What I really like is when someone makes the effort to make sure that a piece of transport infrastructure not only does the job it’s supposed to do, but looks nice too. Adherents of modernism would be horrified by the idea of prettification, but transport infrastructure is a major piece of both urban and rural environments. You have to live side-by-side with it, day after day. And if it’s ugly and unpleasant it just spoils everything around it. Soulless motorway bridges are particular offenders.
Modernists made their structures beautiful without surface adornment. But to the Victorian railway pioneers such a mindset was way into the future. For them, there was the choice between functional (likely to be ugly) and prettified. And thank goodness they generally went for prettification. It might not add anything to the functioning of their bridge/tunnel/station (and would therefore draw the ire of modernists and brutalists many years later, with resultant proposals such as tearing down the Midland Grand Hotel at St Pancras station in London) but it certainly improved their impact on the landscape. In place for well over a hundred years now, many of these structures have become fundamental elements in the environment and we’d miss them if they went.
Even humble ventilation shafts could get the aesthetic treatment at the hands of railway engineers, and today their presence is a positive enhancement to the landscape.
Today’s transport beauties are the two great ventilation shafts for the Kilsby tunnel in Northamptonshire, constructed c.1838 as part of Britain’s first great main line railway – the West Coast Main Line between London and Birmingham. You can see them as you drive along the A5 or M45, and they have just as much impact and appeal as the great railway viaducts.
The two ventilation shafts are some 60ft (18.29m) in diameter, and were designed by Robert Stephenson, supervising engineer for the line as a whole. English Heritage agrees with my assertion about the cultural value of the shafts, and listed them at Grade II* in 1987. Here’s what English Heritage says about them: “Random blue and red brick with stone dressings. Circular with square recesses around the base, machicolated stone frieze and castellated parapet.” All that attention to detail is actually completely unnecessary. There’s no need for it at all. It’s purely decorative. But it’s charming.
The two great shafts served two purposes: firstly, they provided access points between the two tunnel portals, allowing the tunnel to be dug outwards from the bottom of each shaft, as well as from the tunnel ends. This technique allowed much faster construction of a tunnel which, after all was a mind-boggling (for the day) 1.4 miles long. Always assuming that the tunnel didn’t collapse and flood due to a layer of quicksand concealed within the hill. Which is precisely what happened: the tunnel came in way over budget and massively late (setting the scene for many subsequent British transport projects) by the time the hill had been pumped dry.
Secondly, the great ventilation shafts (and 10 smaller ones, which aren’t as pretty, and not listed) helped reassure nervous Victorian train travellers that they wouldn’t be choked to death by smoke contained with the tunnel, by allowing the smoke to escape upwards and outwards. The Victorians were both fascinated and terrified by train travel, which really was a brand new technology to them, and one they didn’t really understand. When they weren’t worried about smoke-filled tunnels, they were convinced they would be asphyxiated by train travel at high speeds, or worried that they would be shaken to pieces, or that cows would produce sour milk out of sheer alarm at the sight of a steam train, or that hens would stop laying eggs.

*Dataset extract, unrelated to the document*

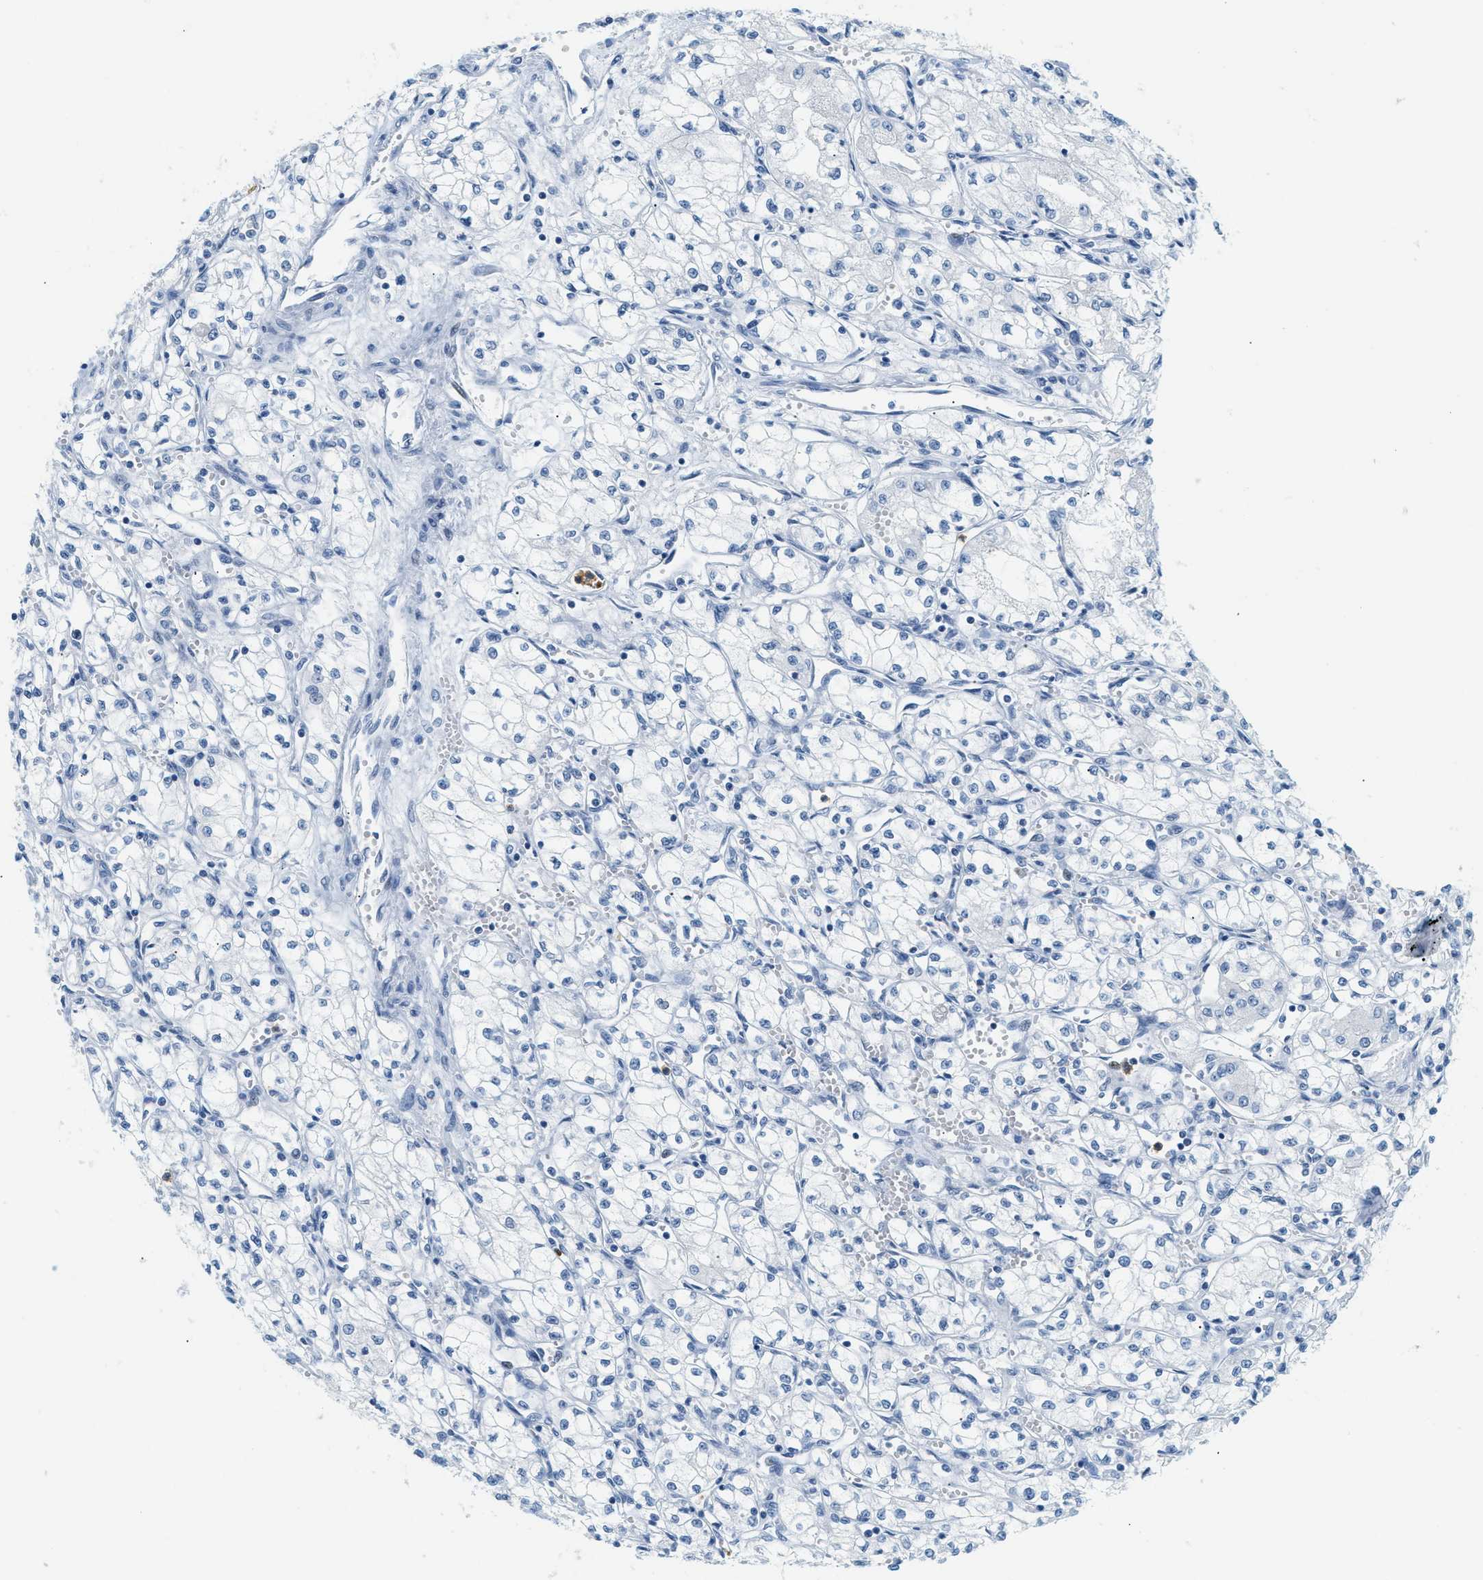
{"staining": {"intensity": "negative", "quantity": "none", "location": "none"}, "tissue": "renal cancer", "cell_type": "Tumor cells", "image_type": "cancer", "snomed": [{"axis": "morphology", "description": "Normal tissue, NOS"}, {"axis": "morphology", "description": "Adenocarcinoma, NOS"}, {"axis": "topography", "description": "Kidney"}], "caption": "Human adenocarcinoma (renal) stained for a protein using IHC demonstrates no expression in tumor cells.", "gene": "LCN2", "patient": {"sex": "male", "age": 59}}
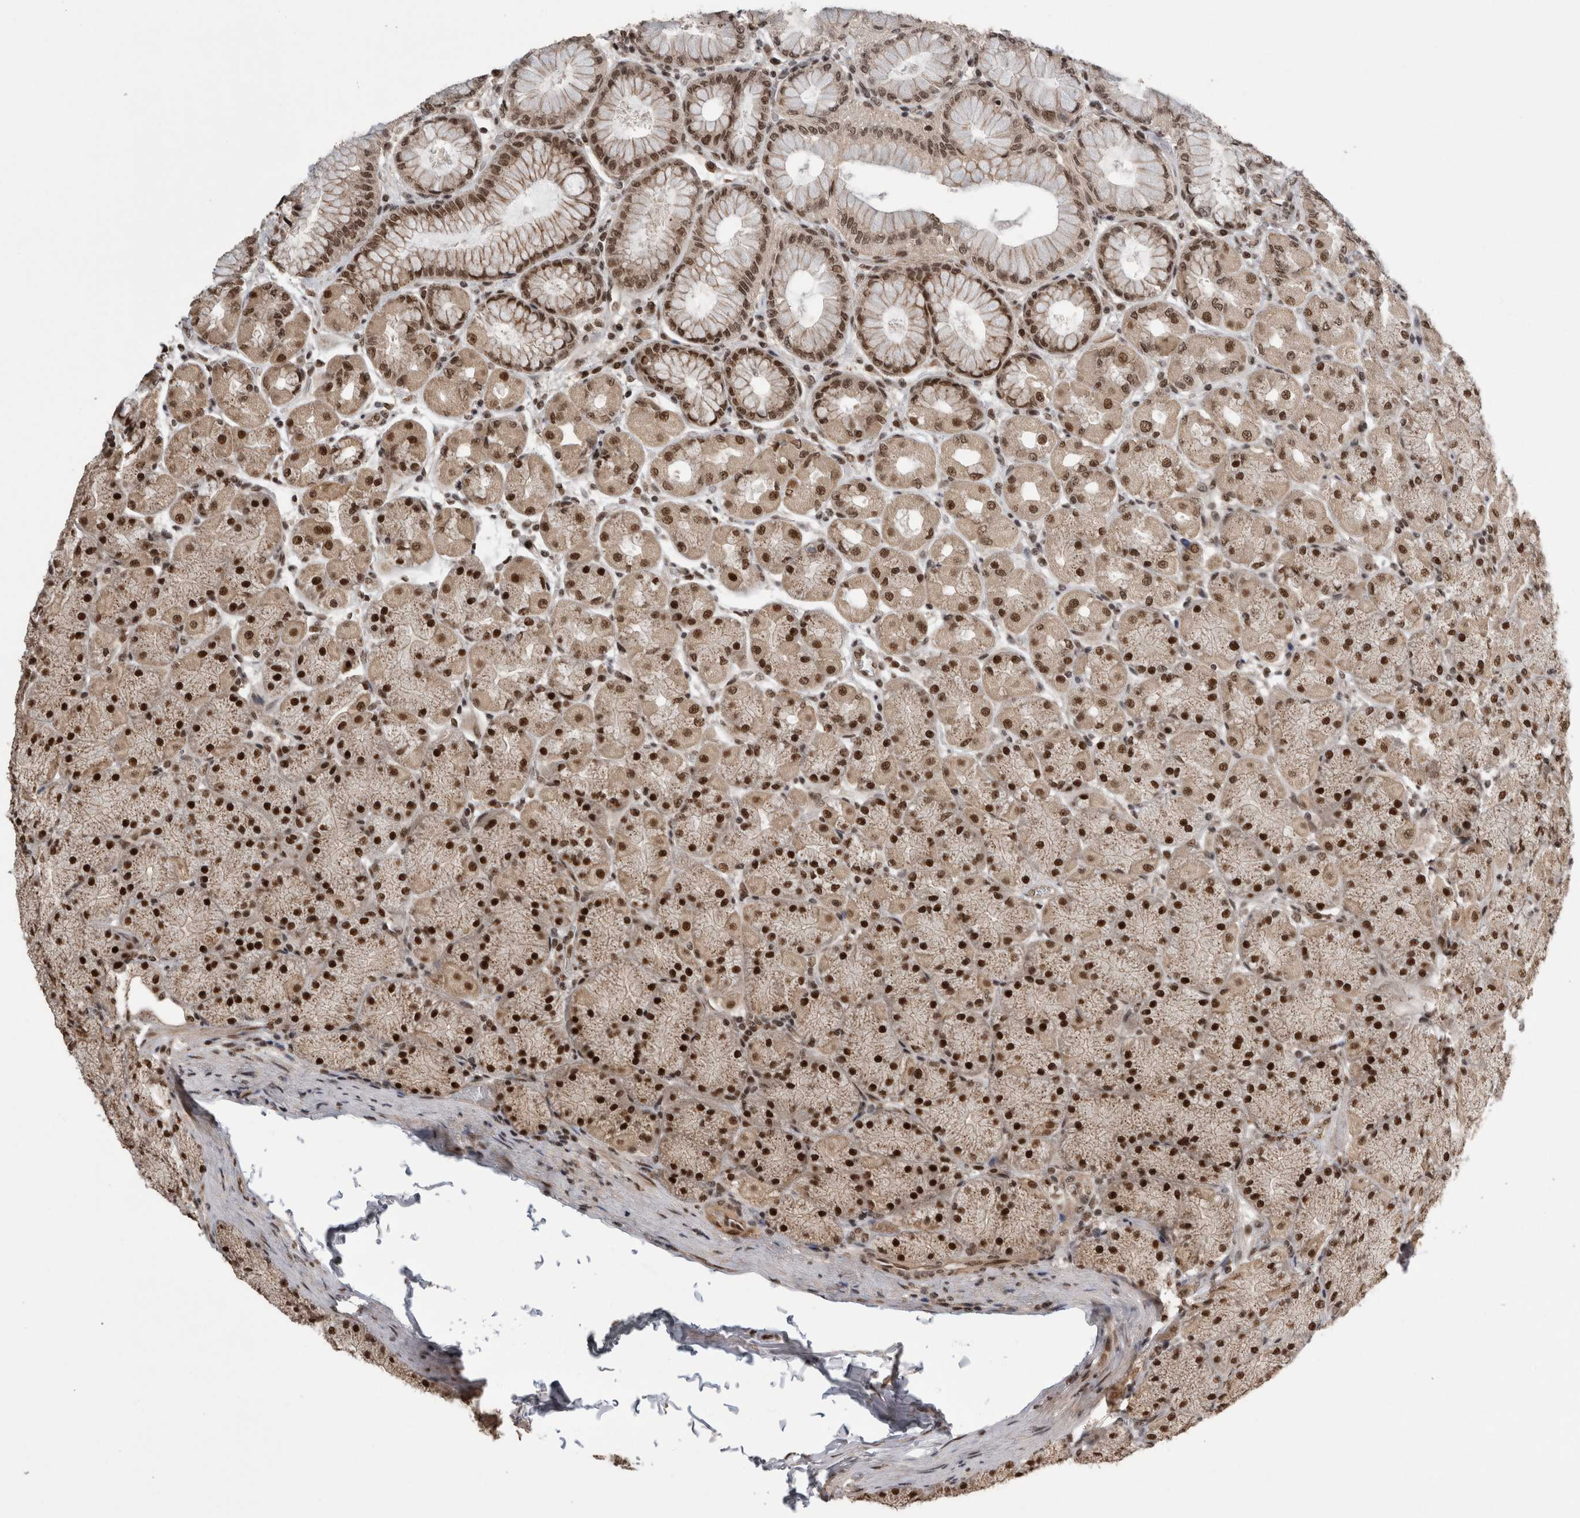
{"staining": {"intensity": "strong", "quantity": ">75%", "location": "nuclear"}, "tissue": "stomach", "cell_type": "Glandular cells", "image_type": "normal", "snomed": [{"axis": "morphology", "description": "Normal tissue, NOS"}, {"axis": "topography", "description": "Stomach, upper"}], "caption": "Human stomach stained with a brown dye exhibits strong nuclear positive expression in approximately >75% of glandular cells.", "gene": "CPSF2", "patient": {"sex": "female", "age": 56}}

It sounds amusing now, but it’s the same phenomenon that most adults experience today with new technologies such as the internet and the world wide web. Where actually is it? Who holds our data? Where are our emails before we get them in our in-boxes? Is it even safe to use at all?
Kilsby tunnel is taller than a railway tunnel strictly needs to be, to help reassure nervous and claustrophobic passengers about what would have seemed a near-inconceivable length of underground travel. British Rail must have been ever so pleased when they later electrified the West Coast Main Line with overhead electricity supply lines, as it would have helped avoid the technical difficulties of installing overhead wires in tunnels with more limited headroom (i.e. nearly all the other ones around the country).
Even today, if you lean against the window of a Virgin Pendolino train (for tilting purposes such trains have body sides which slope inwards towards the top of the carriage) and look up as you go through Kilsby tunnel, you are twice rewarded with clear views of the sky above, straight up through the ventilation shafts. It’s a visceral reminder of the fact that high speed train travel was once as extraordinary as the idea of blogging on the world wide web seems to me today.